• _Work request_:
Go over the entries below line by line, copying each one that contains the word "down".

• _The records_:
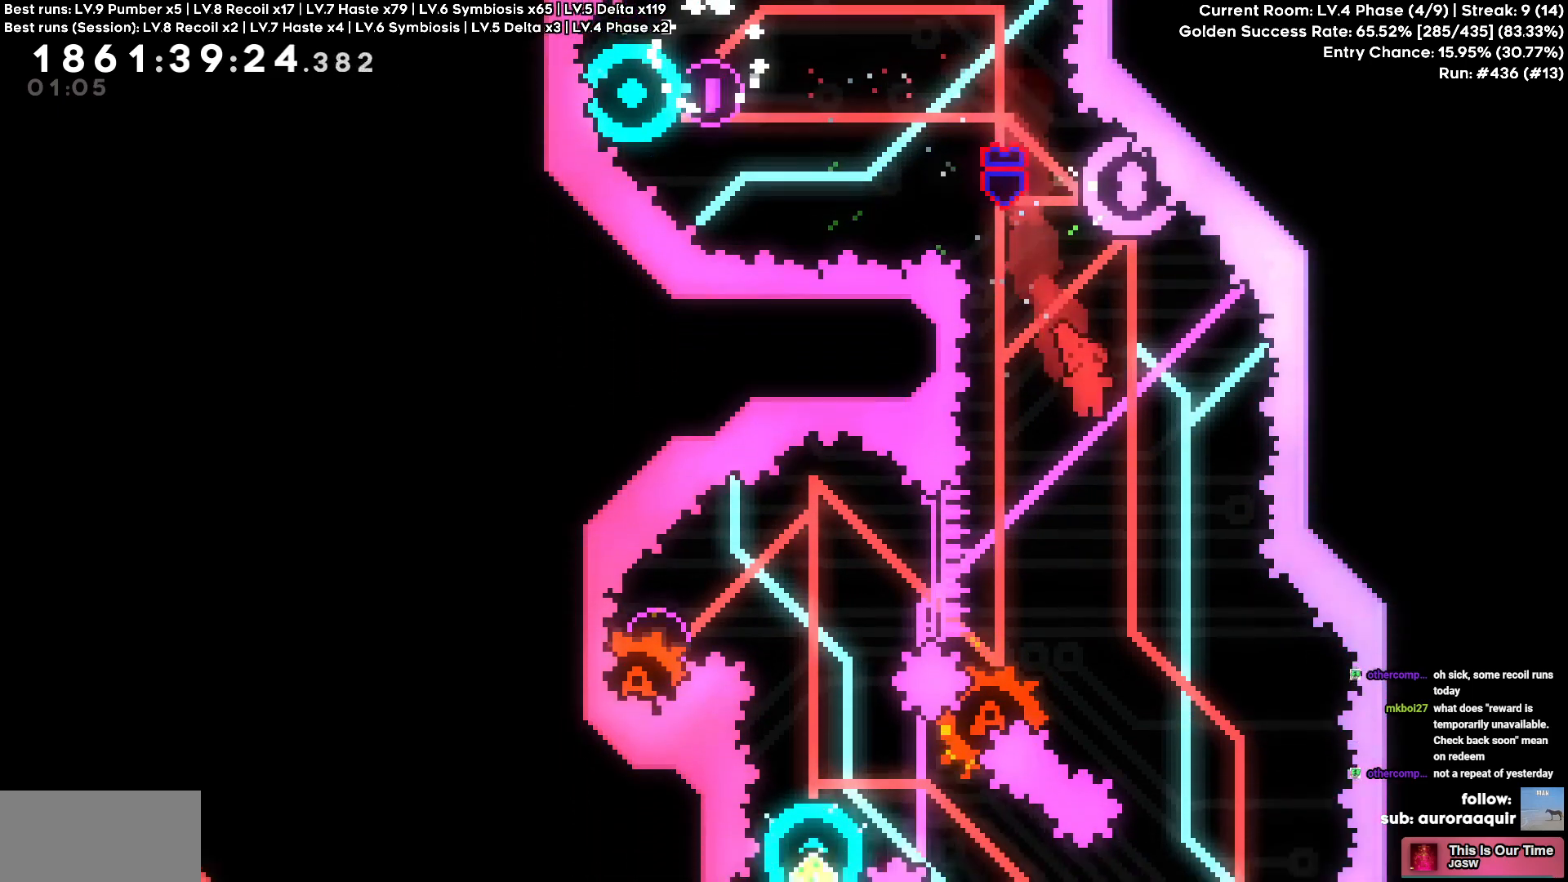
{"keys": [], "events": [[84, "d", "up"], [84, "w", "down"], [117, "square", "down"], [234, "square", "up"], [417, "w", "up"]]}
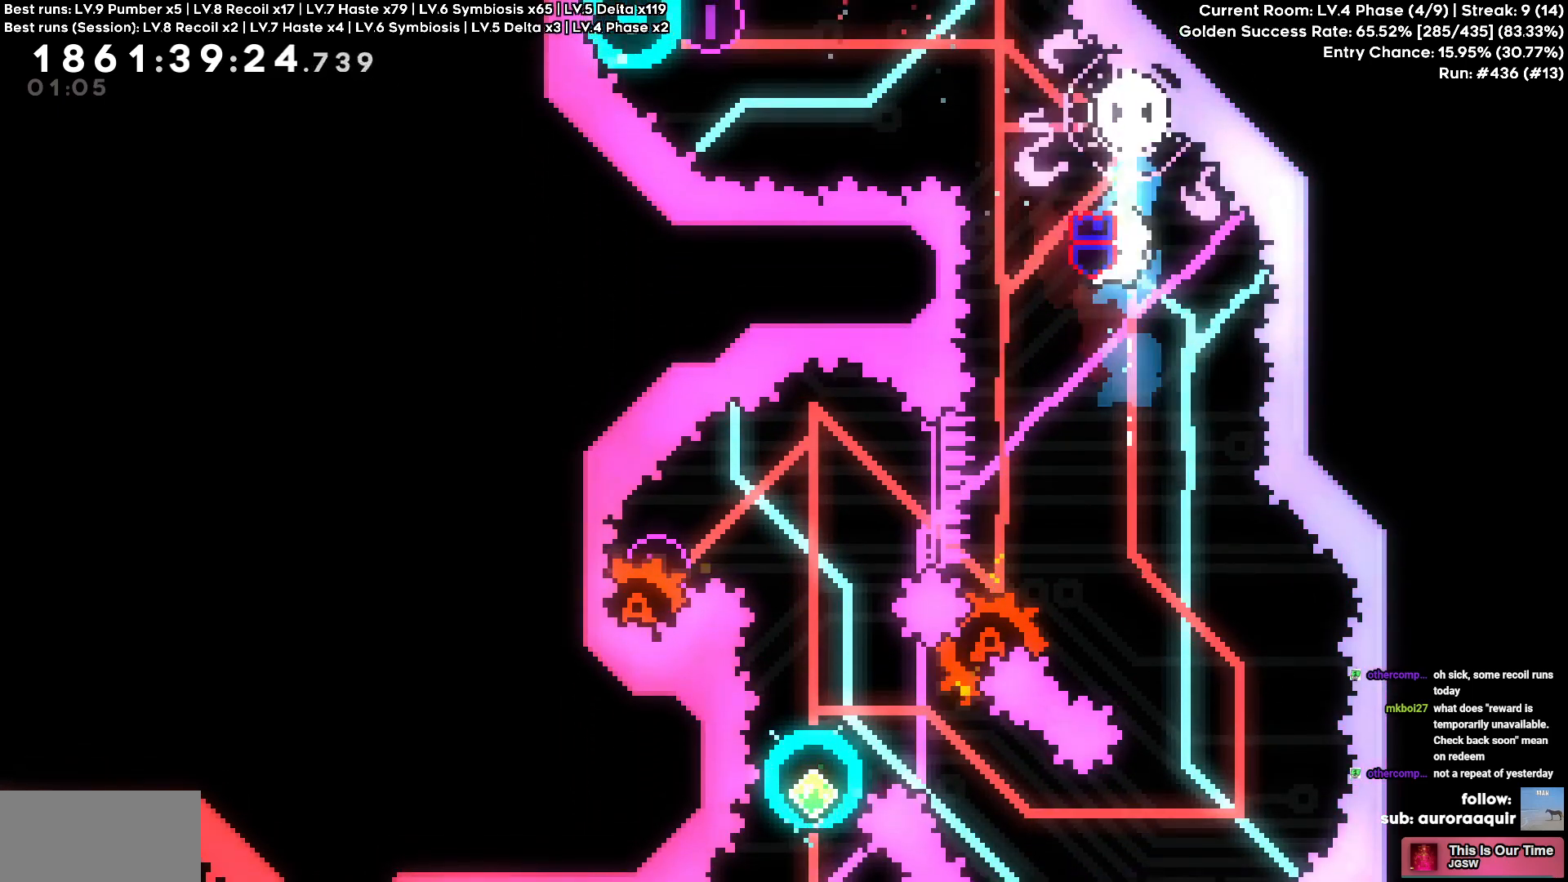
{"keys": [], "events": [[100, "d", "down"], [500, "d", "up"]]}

--

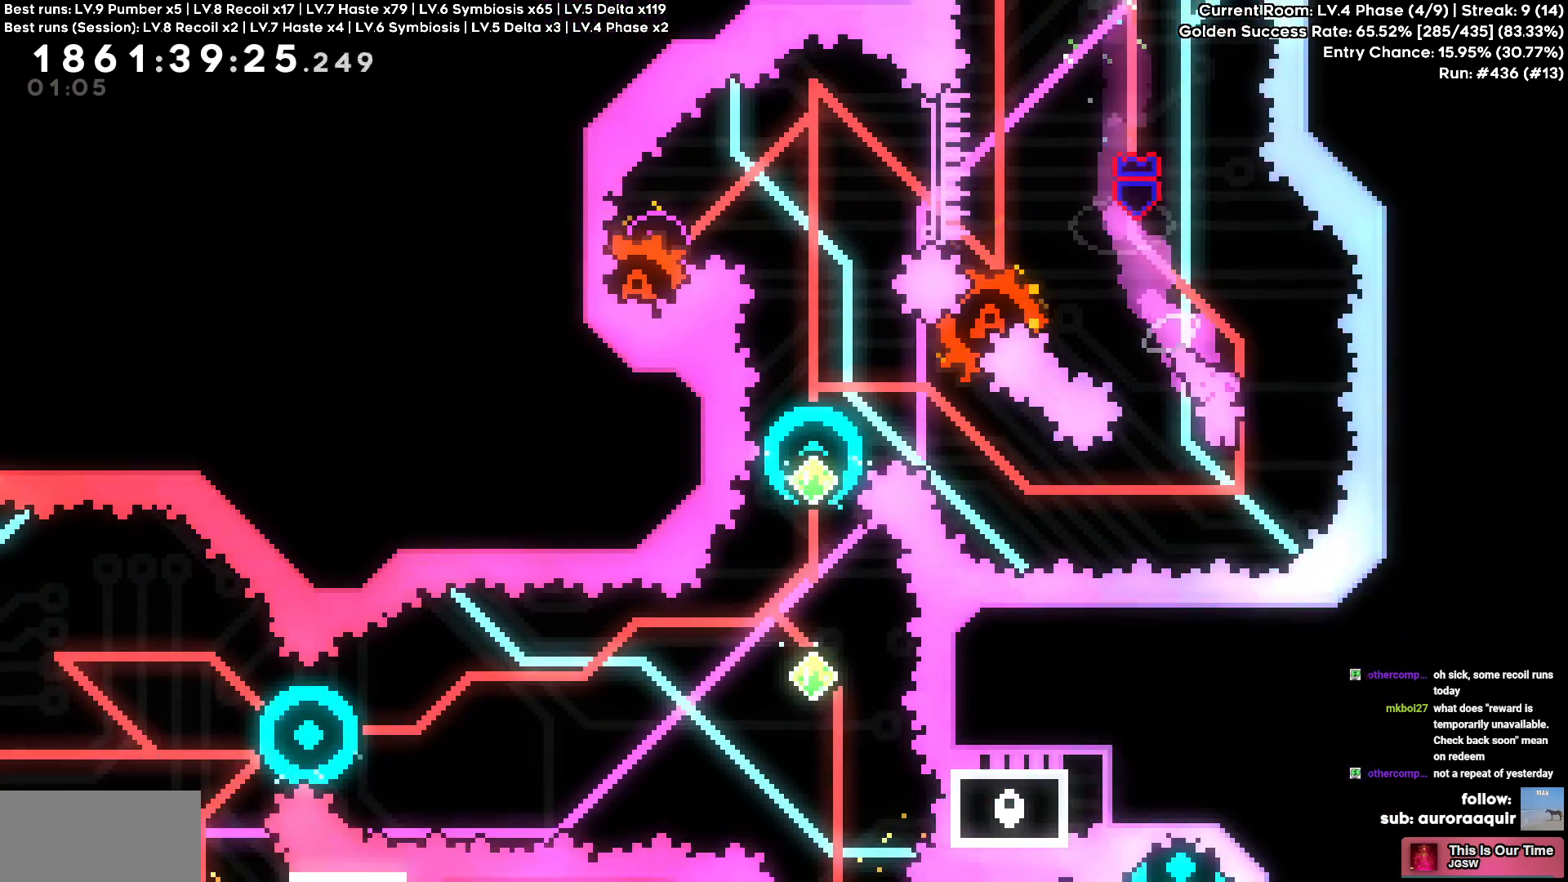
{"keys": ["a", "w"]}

* * *

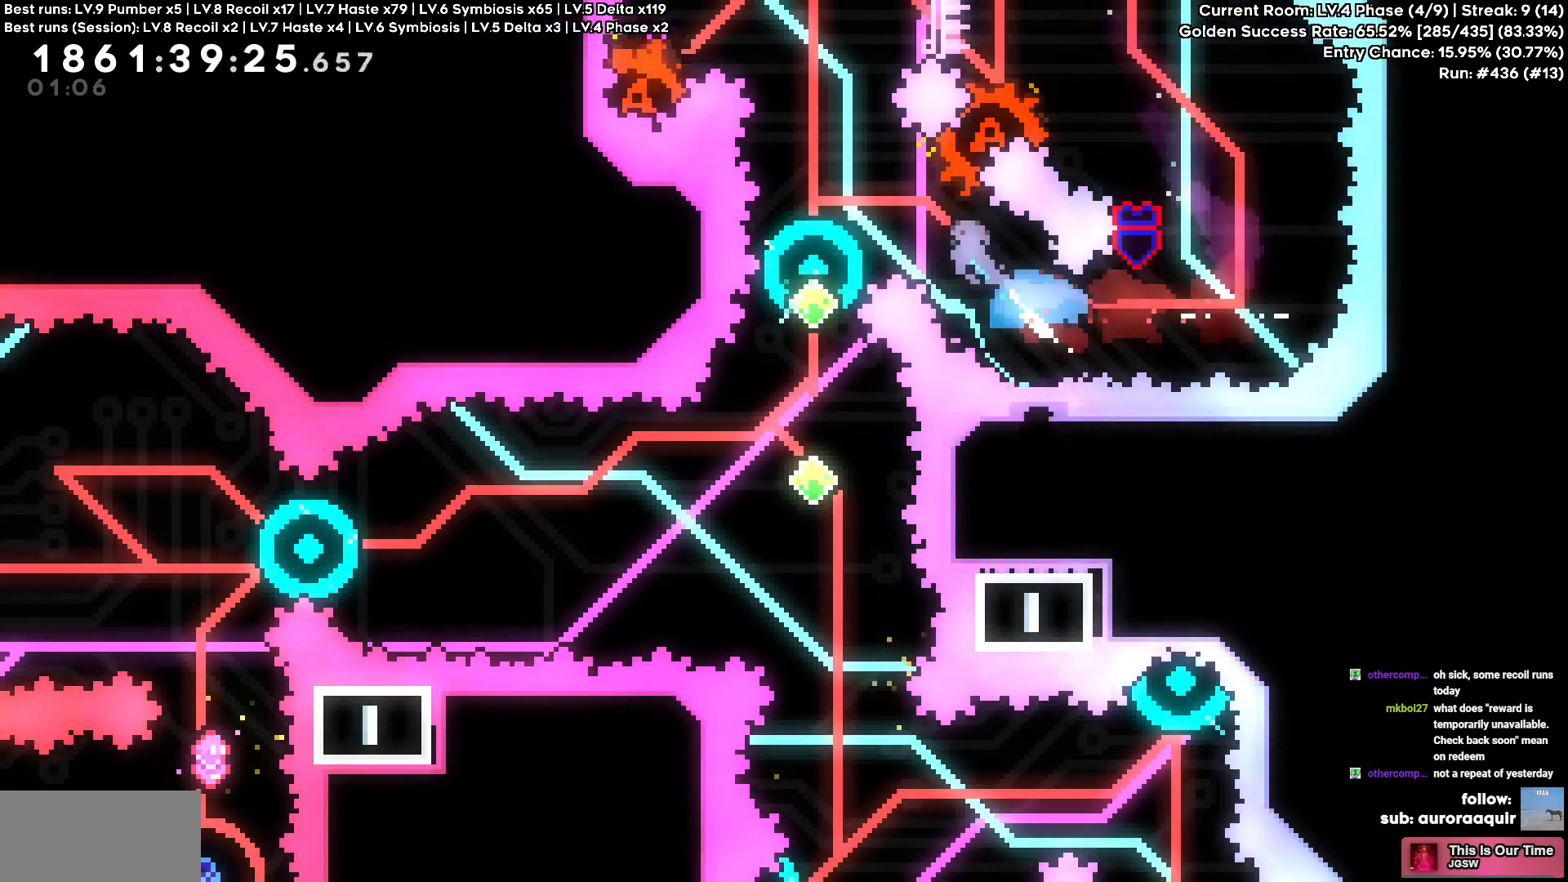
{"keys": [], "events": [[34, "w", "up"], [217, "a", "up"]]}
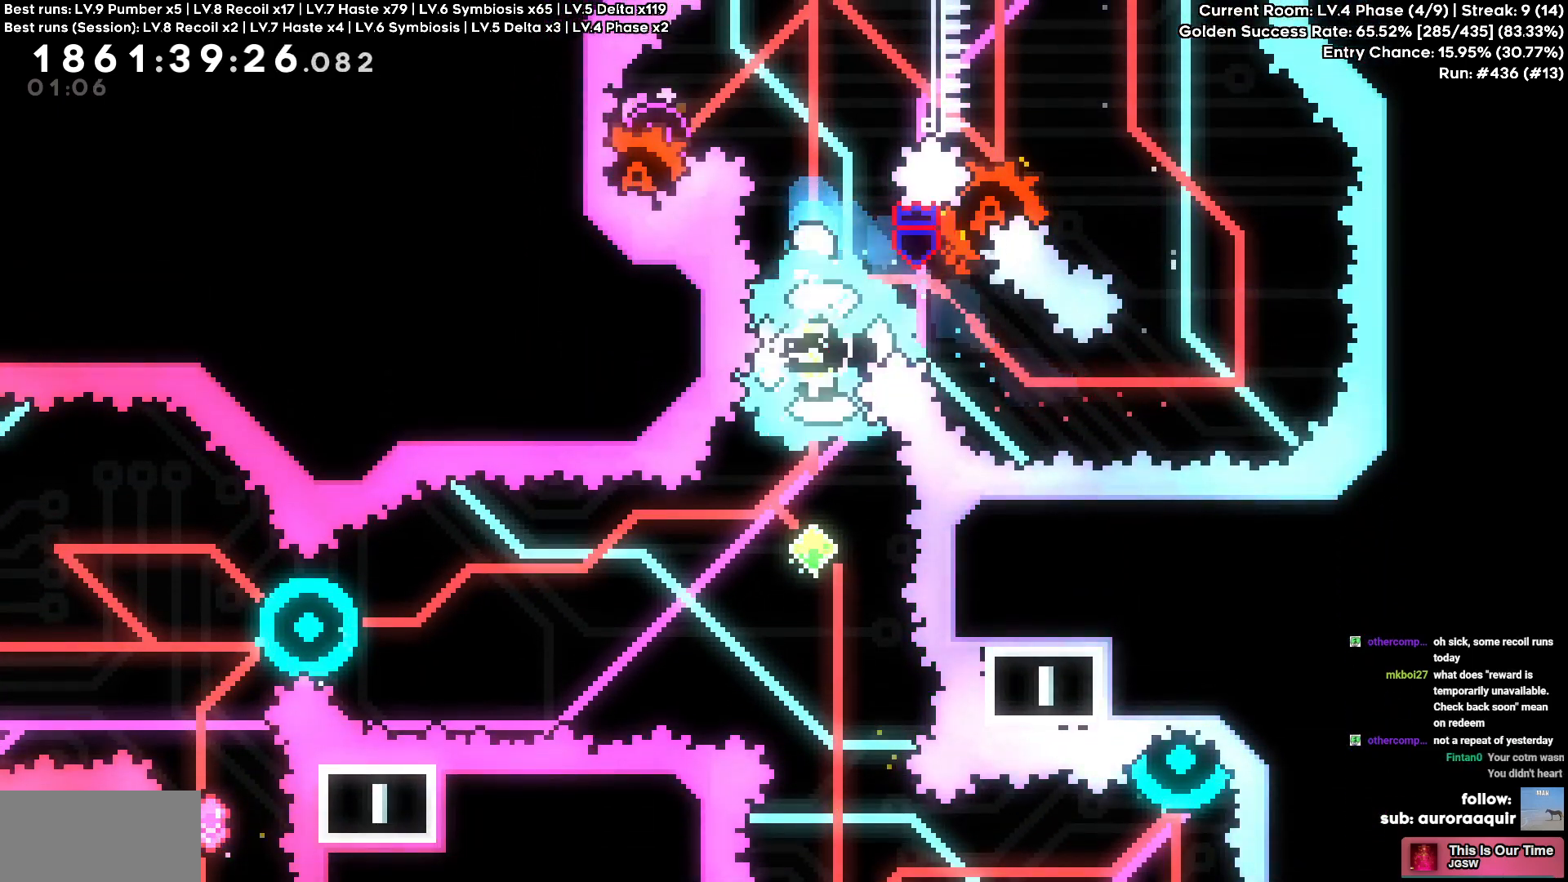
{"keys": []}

• _Task response_:
{"keys": [], "events": [[84, "d", "up"], [84, "w", "down"], [117, "square", "down"], [234, "square", "up"], [417, "w", "up"]]}
{"keys": [], "events": [[100, "d", "down"], [500, "d", "up"]]}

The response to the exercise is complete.